Use of AI surveillance is growing around the world
When you think of nations using artificial intelligence (AI) -enhanced surveillance technologies, China probably comes to mind: the place where facial recognition is used to ration toilet paper, to name and shame jaywalkers, and to outfit police with glasses to help them find suspects.
It’s not just China, of course. According to a report from the Carnegie Endowment for International Peace, the use of AI surveillance technologies is spreading faster, to a wider range of countries, than experts have commonly understood.
The report found that at least 75 out of 176 countries globally are actively using AI technologies for surveillance purposes, including smart city/safe city platforms, now in use by 56 countries; facial recognition systems, being used by 64 countries; and smart policing, now used by law enforcement in 52 countries.
The report’s author, Steven Feldstein, told AP that he was surprised by how many democratic governments in Europe and elsewhere – just over half – are installing AI surveillance such as facial recognition, automated border controls and algorithmic tools to predict when crimes might occur:
I thought it would be most centered in the Gulf States or countries in China’s orbit.
The report didn’t differentiate between lawful uses of AI surveillance, those that violate human rights, or those that fall into what Feldstein called the “murky middle ground.”
Smart city technologies are an example of how murky things can get. In Quayside, the smart city that’s developing on Toronto’s eastern waterfront, good intentions come in the form of sensors meant to serve the public, in that they’re meant to “disrupt everything,” from traffic congestion, healthcare, housing, zoning regulations, to greenhouse-gas emissions and more. But Quayside is also referred to as a privacy dystopia in the making.
The purpose of the research is to show how new surveillance technologies such as these are transforming the way that governments are monitoring and tracking us. It tackles these questions…
- Which countries are adopting AI surveillance technology?
- What specific types of AI surveillance are governments deploying?
- Which countries and companies are supplying this technology?
The Carnegie Endowment for International Peace presents the answers in the first-ever compilation of such data, which it’s calling the AI Global Surveillance (AIGS) index: a “country-by-country snapshot of AI tech surveillance”, mostly concerned with data pulled in from 2017 to 2019. Here’s the full index.
Some highlights:
China doesn’t just use a lot of AI surveillance. It’s also a big exporter of the technologies. The research found that Chinese companies – particularly Huawei, Hikvision, Dahua, and ZTE – supply AI surveillance technology to 63 countries. Huawei alone is responsible for providing AI surveillance technology to at least 50 countries worldwide. “No other company comes close,” the report says. The next largest non-Chinese supplier is Japan’s NEC, which supplies AI surveillance tech to 14 countries.

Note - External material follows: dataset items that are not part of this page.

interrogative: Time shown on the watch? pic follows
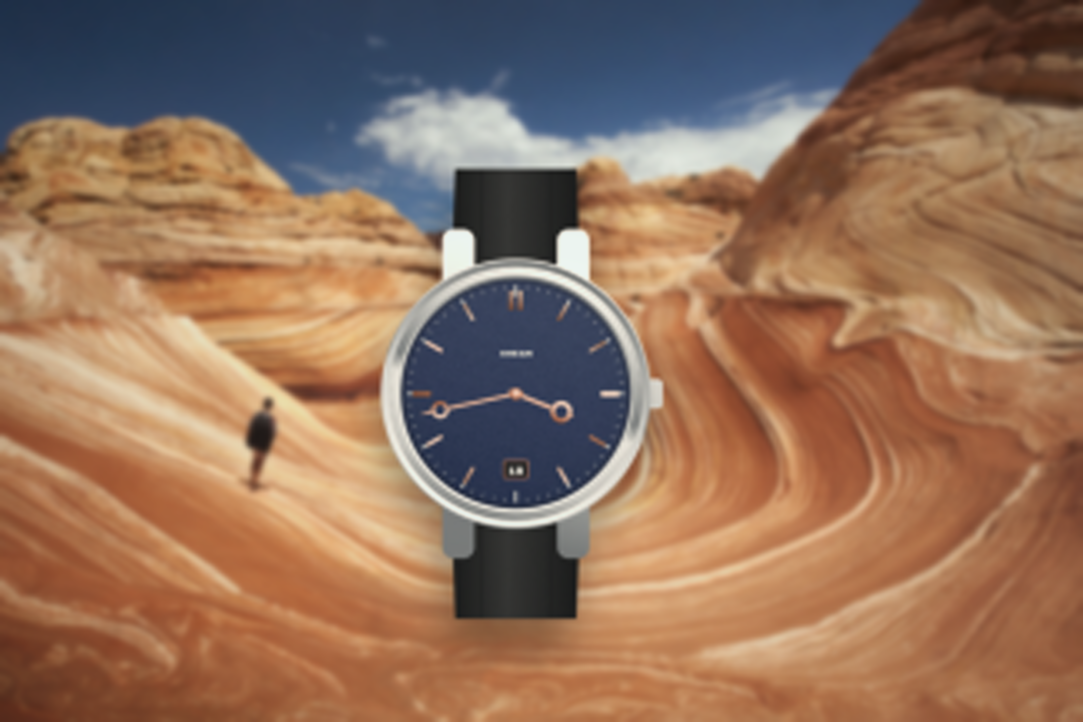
3:43
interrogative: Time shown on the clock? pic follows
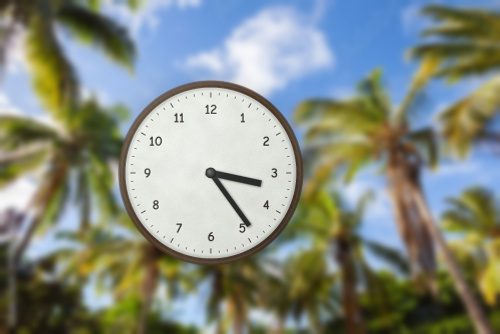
3:24
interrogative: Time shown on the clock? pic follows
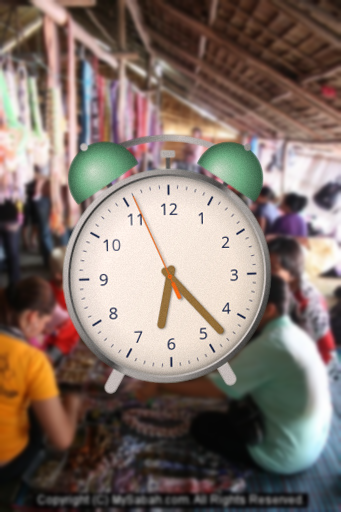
6:22:56
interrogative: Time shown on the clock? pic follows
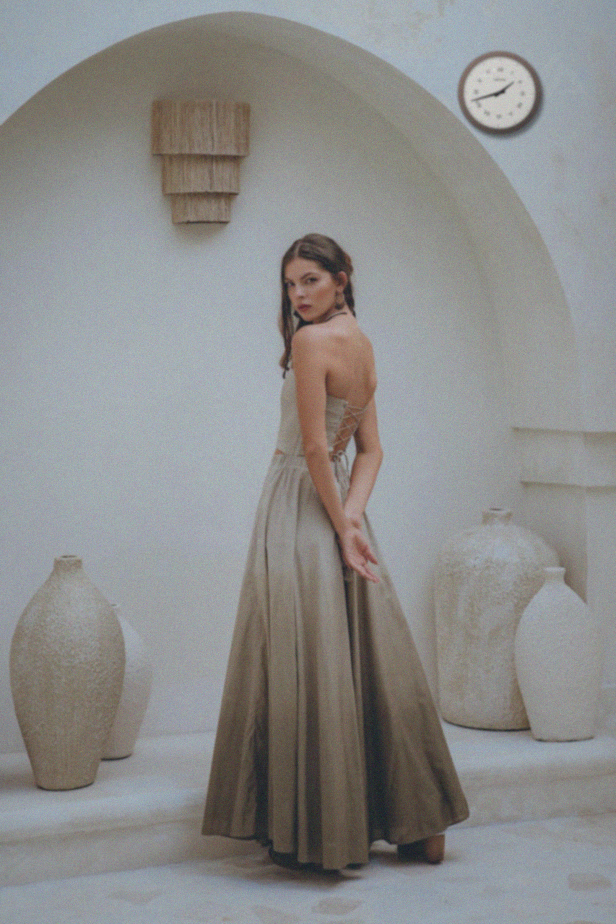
1:42
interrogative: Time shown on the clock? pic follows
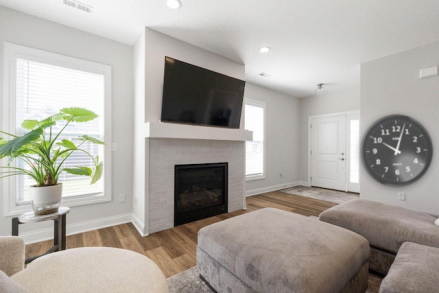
10:03
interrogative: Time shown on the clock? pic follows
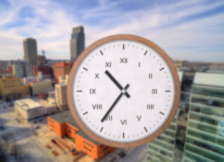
10:36
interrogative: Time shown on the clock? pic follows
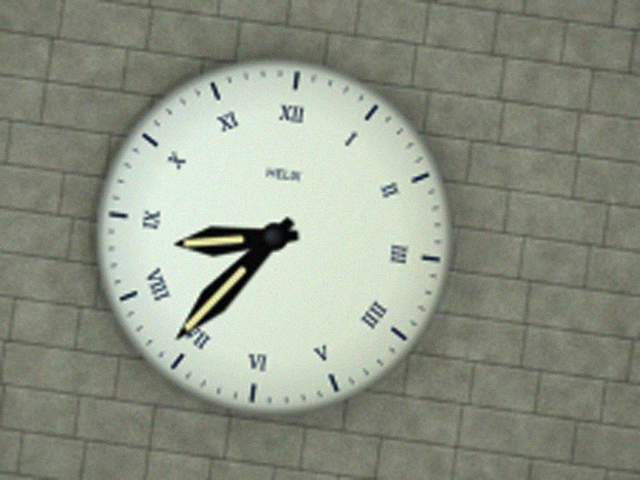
8:36
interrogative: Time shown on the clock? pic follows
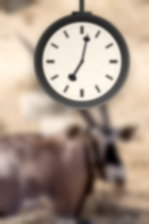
7:02
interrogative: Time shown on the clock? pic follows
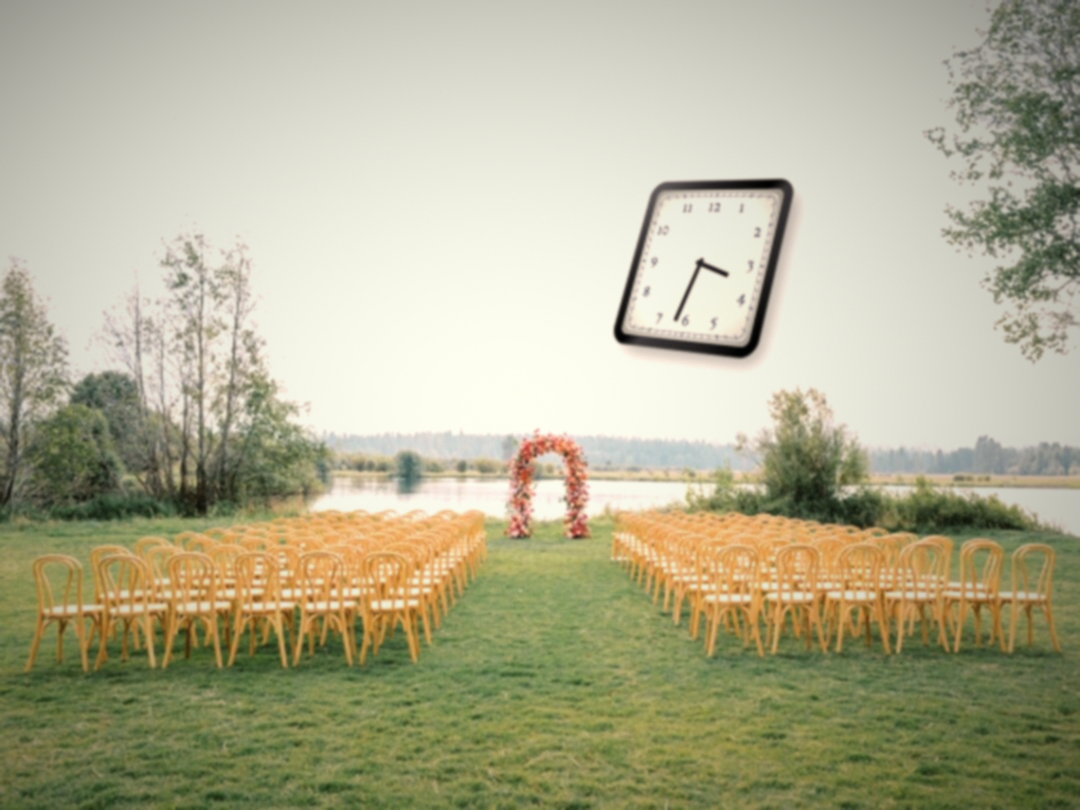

Chinese vendors often sweeten their product pitches with offers of soft loans to encourage governments to buy. That works particularly well in countries with underdeveloped technology infrastructures, including Kenya, Laos, Mongolia, Uganda, and Uzbekistan, which likely wouldn’t be able to get the technology otherwise. From the report:
This raises troubling questions about the extent to which the Chinese government is subsidizing the purchase of advanced repressive technology.
US companies are also active in worldwide exports. 32 countries are getting their AI surveillance technologies from the US. The most significant exporters are IBM, selling to 11 countries; Palantir, selling to 9; and Cisco, selling to 6.
Other companies based in liberal democracies are proliferating the technologies. France, Germany, Israel, and Japan aren’t “taking adequate steps to monitor and control the spread of sophisticated technologies linked to a range of violations,” the report found.